All of the records are to be copied out exactly, with nothing left out.

(Beginning of EXERCISE INPUTS)

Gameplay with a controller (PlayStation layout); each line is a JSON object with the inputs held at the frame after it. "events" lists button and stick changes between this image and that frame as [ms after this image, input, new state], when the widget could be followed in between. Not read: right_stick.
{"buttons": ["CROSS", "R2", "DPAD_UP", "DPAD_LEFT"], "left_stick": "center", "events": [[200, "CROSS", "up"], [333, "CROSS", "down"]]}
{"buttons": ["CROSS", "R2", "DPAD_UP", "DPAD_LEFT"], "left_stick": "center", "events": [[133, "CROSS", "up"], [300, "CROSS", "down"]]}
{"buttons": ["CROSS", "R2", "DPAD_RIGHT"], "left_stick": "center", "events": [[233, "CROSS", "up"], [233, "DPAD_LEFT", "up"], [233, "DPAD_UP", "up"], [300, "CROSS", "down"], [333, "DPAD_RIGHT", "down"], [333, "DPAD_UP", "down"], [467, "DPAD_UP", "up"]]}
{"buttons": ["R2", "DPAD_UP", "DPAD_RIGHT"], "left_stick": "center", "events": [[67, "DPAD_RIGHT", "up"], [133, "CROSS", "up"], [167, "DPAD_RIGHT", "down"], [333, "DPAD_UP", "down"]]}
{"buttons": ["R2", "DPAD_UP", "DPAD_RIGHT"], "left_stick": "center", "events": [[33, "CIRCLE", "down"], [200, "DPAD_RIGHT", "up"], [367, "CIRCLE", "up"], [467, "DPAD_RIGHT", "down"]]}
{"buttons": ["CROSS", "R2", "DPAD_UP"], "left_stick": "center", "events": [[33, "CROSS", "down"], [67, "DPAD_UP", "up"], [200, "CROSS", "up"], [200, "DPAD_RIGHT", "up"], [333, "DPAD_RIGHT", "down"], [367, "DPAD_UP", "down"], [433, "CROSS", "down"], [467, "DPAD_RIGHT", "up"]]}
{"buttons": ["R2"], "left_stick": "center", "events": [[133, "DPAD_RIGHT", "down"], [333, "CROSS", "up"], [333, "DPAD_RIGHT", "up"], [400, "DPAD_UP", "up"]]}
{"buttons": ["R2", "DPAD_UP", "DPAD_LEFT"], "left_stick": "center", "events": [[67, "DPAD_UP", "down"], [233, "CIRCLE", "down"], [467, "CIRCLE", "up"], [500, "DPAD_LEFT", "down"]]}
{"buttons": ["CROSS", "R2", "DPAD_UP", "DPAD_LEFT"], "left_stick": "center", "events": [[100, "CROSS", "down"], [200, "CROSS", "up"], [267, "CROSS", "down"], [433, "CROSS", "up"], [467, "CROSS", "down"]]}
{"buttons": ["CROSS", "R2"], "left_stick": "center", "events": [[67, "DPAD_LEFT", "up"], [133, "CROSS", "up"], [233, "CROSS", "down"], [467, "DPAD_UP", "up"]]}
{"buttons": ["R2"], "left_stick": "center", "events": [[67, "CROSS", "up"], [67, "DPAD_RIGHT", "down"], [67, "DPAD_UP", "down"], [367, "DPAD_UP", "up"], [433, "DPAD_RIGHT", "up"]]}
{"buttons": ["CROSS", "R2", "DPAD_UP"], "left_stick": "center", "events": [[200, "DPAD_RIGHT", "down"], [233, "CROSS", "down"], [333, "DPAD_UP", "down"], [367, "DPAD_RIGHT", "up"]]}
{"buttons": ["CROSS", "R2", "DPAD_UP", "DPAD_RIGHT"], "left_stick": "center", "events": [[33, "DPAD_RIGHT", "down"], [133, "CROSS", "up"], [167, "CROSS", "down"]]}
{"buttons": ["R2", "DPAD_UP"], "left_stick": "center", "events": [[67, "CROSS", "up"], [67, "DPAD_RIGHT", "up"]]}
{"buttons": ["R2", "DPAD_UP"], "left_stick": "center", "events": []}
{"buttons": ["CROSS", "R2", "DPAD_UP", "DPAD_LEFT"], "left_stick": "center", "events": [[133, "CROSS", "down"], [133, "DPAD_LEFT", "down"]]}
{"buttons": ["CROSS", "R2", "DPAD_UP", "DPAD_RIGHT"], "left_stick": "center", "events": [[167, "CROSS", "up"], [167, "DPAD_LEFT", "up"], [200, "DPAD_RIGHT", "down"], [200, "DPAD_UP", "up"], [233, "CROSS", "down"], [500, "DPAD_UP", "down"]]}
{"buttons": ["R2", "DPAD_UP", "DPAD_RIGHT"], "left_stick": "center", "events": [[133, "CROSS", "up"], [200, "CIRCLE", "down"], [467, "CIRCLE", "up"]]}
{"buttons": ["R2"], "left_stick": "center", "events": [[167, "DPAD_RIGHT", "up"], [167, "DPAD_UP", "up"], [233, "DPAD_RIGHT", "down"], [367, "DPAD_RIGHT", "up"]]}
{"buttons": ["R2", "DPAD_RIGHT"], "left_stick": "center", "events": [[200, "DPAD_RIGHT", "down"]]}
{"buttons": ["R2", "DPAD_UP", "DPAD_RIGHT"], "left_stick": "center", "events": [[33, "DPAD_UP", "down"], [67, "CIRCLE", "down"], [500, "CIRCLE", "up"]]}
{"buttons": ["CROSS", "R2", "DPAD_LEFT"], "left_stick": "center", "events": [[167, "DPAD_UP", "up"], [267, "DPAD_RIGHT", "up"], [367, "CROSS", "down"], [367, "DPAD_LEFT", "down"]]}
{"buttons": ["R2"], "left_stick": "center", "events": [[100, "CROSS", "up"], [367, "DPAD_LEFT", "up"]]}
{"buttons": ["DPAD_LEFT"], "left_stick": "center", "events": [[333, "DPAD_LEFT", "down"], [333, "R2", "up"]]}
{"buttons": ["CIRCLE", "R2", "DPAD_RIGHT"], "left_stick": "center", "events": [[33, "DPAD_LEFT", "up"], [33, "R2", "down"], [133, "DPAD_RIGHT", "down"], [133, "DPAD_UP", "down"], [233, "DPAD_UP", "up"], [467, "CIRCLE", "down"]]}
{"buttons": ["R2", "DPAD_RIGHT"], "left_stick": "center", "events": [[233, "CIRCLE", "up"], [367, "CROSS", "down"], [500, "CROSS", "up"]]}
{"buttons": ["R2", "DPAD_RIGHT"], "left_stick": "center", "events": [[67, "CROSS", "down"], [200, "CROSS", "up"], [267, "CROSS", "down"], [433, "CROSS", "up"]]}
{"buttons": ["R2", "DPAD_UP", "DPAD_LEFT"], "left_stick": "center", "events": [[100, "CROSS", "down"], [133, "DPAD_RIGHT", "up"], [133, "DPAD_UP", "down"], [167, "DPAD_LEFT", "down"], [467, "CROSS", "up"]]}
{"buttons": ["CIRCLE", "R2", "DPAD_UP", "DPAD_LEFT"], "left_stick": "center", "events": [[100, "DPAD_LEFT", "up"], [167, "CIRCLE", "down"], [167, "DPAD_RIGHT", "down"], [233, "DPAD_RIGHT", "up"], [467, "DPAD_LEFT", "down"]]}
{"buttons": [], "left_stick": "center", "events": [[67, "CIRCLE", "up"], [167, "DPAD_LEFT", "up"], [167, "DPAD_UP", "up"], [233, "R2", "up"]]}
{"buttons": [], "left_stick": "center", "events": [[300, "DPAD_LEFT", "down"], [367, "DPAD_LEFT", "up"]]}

(End of EXERCISE INPUTS)

### OUTPUT OF THE TASK
Gameplay with a controller (PlayStation layout); each line is a JSON object with the inputs held at the frame after it. "events" lists button and stick changes between this image and that frame as [ms after this image, input, new state], when the widget could be followed in between. Not read: right_stick.
{"buttons": ["CROSS", "R2", "DPAD_UP", "DPAD_LEFT"], "left_stick": "center", "events": [[200, "CROSS", "up"], [333, "CROSS", "down"]]}
{"buttons": ["CROSS", "R2", "DPAD_UP", "DPAD_LEFT"], "left_stick": "center", "events": [[133, "CROSS", "up"], [300, "CROSS", "down"]]}
{"buttons": ["CROSS", "R2", "DPAD_RIGHT"], "left_stick": "center", "events": [[233, "CROSS", "up"], [233, "DPAD_LEFT", "up"], [233, "DPAD_UP", "up"], [300, "CROSS", "down"], [333, "DPAD_RIGHT", "down"], [333, "DPAD_UP", "down"], [467, "DPAD_UP", "up"]]}
{"buttons": ["R2", "DPAD_UP", "DPAD_RIGHT"], "left_stick": "center", "events": [[67, "DPAD_RIGHT", "up"], [133, "CROSS", "up"], [167, "DPAD_RIGHT", "down"], [333, "DPAD_UP", "down"]]}
{"buttons": ["R2", "DPAD_UP", "DPAD_RIGHT"], "left_stick": "center", "events": [[33, "CIRCLE", "down"], [200, "DPAD_RIGHT", "up"], [367, "CIRCLE", "up"], [467, "DPAD_RIGHT", "down"]]}
{"buttons": ["CROSS", "R2", "DPAD_UP"], "left_stick": "center", "events": [[33, "CROSS", "down"], [67, "DPAD_UP", "up"], [200, "CROSS", "up"], [200, "DPAD_RIGHT", "up"], [333, "DPAD_RIGHT", "down"], [367, "DPAD_UP", "down"], [433, "CROSS", "down"], [467, "DPAD_RIGHT", "up"]]}
{"buttons": ["R2"], "left_stick": "center", "events": [[133, "DPAD_RIGHT", "down"], [333, "CROSS", "up"], [333, "DPAD_RIGHT", "up"], [400, "DPAD_UP", "up"]]}
{"buttons": ["R2", "DPAD_UP", "DPAD_LEFT"], "left_stick": "center", "events": [[67, "DPAD_UP", "down"], [233, "CIRCLE", "down"], [467, "CIRCLE", "up"], [500, "DPAD_LEFT", "down"]]}
{"buttons": ["CROSS", "R2", "DPAD_UP", "DPAD_LEFT"], "left_stick": "center", "events": [[100, "CROSS", "down"], [200, "CROSS", "up"], [267, "CROSS", "down"], [433, "CROSS", "up"], [467, "CROSS", "down"]]}
{"buttons": ["CROSS", "R2"], "left_stick": "center", "events": [[67, "DPAD_LEFT", "up"], [133, "CROSS", "up"], [233, "CROSS", "down"], [467, "DPAD_UP", "up"]]}
{"buttons": ["R2"], "left_stick": "center", "events": [[67, "CROSS", "up"], [67, "DPAD_RIGHT", "down"], [67, "DPAD_UP", "down"], [367, "DPAD_UP", "up"], [433, "DPAD_RIGHT", "up"]]}
{"buttons": ["CROSS", "R2", "DPAD_UP"], "left_stick": "center", "events": [[200, "DPAD_RIGHT", "down"], [233, "CROSS", "down"], [333, "DPAD_UP", "down"], [367, "DPAD_RIGHT", "up"]]}
{"buttons": ["CROSS", "R2", "DPAD_UP", "DPAD_RIGHT"], "left_stick": "center", "events": [[33, "DPAD_RIGHT", "down"], [133, "CROSS", "up"], [167, "CROSS", "down"]]}
{"buttons": ["R2", "DPAD_UP"], "left_stick": "center", "events": [[67, "CROSS", "up"], [67, "DPAD_RIGHT", "up"]]}
{"buttons": ["R2", "DPAD_UP"], "left_stick": "center", "events": []}
{"buttons": ["CROSS", "R2", "DPAD_UP", "DPAD_LEFT"], "left_stick": "center", "events": [[133, "CROSS", "down"], [133, "DPAD_LEFT", "down"]]}
{"buttons": ["CROSS", "R2", "DPAD_UP", "DPAD_RIGHT"], "left_stick": "center", "events": [[167, "CROSS", "up"], [167, "DPAD_LEFT", "up"], [200, "DPAD_RIGHT", "down"], [200, "DPAD_UP", "up"], [233, "CROSS", "down"], [500, "DPAD_UP", "down"]]}
{"buttons": ["R2", "DPAD_UP", "DPAD_RIGHT"], "left_stick": "center", "events": [[133, "CROSS", "up"], [200, "CIRCLE", "down"], [467, "CIRCLE", "up"]]}
{"buttons": ["R2"], "left_stick": "center", "events": [[167, "DPAD_RIGHT", "up"], [167, "DPAD_UP", "up"], [233, "DPAD_RIGHT", "down"], [367, "DPAD_RIGHT", "up"]]}
{"buttons": ["R2", "DPAD_RIGHT"], "left_stick": "center", "events": [[200, "DPAD_RIGHT", "down"]]}
{"buttons": ["R2", "DPAD_UP", "DPAD_RIGHT"], "left_stick": "center", "events": [[33, "DPAD_UP", "down"], [67, "CIRCLE", "down"], [500, "CIRCLE", "up"]]}
{"buttons": ["CROSS", "R2", "DPAD_LEFT"], "left_stick": "center", "events": [[167, "DPAD_UP", "up"], [267, "DPAD_RIGHT", "up"], [367, "CROSS", "down"], [367, "DPAD_LEFT", "down"]]}
{"buttons": ["R2"], "left_stick": "center", "events": [[100, "CROSS", "up"], [367, "DPAD_LEFT", "up"]]}
{"buttons": ["DPAD_LEFT"], "left_stick": "center", "events": [[333, "DPAD_LEFT", "down"], [333, "R2", "up"]]}
{"buttons": ["CIRCLE", "R2", "DPAD_RIGHT"], "left_stick": "center", "events": [[33, "DPAD_LEFT", "up"], [33, "R2", "down"], [133, "DPAD_RIGHT", "down"], [133, "DPAD_UP", "down"], [233, "DPAD_UP", "up"], [467, "CIRCLE", "down"]]}
{"buttons": ["R2", "DPAD_RIGHT"], "left_stick": "center", "events": [[233, "CIRCLE", "up"], [367, "CROSS", "down"], [500, "CROSS", "up"]]}
{"buttons": ["R2", "DPAD_RIGHT"], "left_stick": "center", "events": [[67, "CROSS", "down"], [200, "CROSS", "up"], [267, "CROSS", "down"], [433, "CROSS", "up"]]}
{"buttons": ["R2", "DPAD_UP", "DPAD_LEFT"], "left_stick": "center", "events": [[100, "CROSS", "down"], [133, "DPAD_RIGHT", "up"], [133, "DPAD_UP", "down"], [167, "DPAD_LEFT", "down"], [467, "CROSS", "up"]]}
{"buttons": ["CIRCLE", "R2", "DPAD_UP", "DPAD_LEFT"], "left_stick": "center", "events": [[100, "DPAD_LEFT", "up"], [167, "CIRCLE", "down"], [167, "DPAD_RIGHT", "down"], [233, "DPAD_RIGHT", "up"], [467, "DPAD_LEFT", "down"]]}
{"buttons": [], "left_stick": "center", "events": [[67, "CIRCLE", "up"], [167, "DPAD_LEFT", "up"], [167, "DPAD_UP", "up"], [233, "R2", "up"]]}
{"buttons": [], "left_stick": "center", "events": [[300, "DPAD_LEFT", "down"], [367, "DPAD_LEFT", "up"]]}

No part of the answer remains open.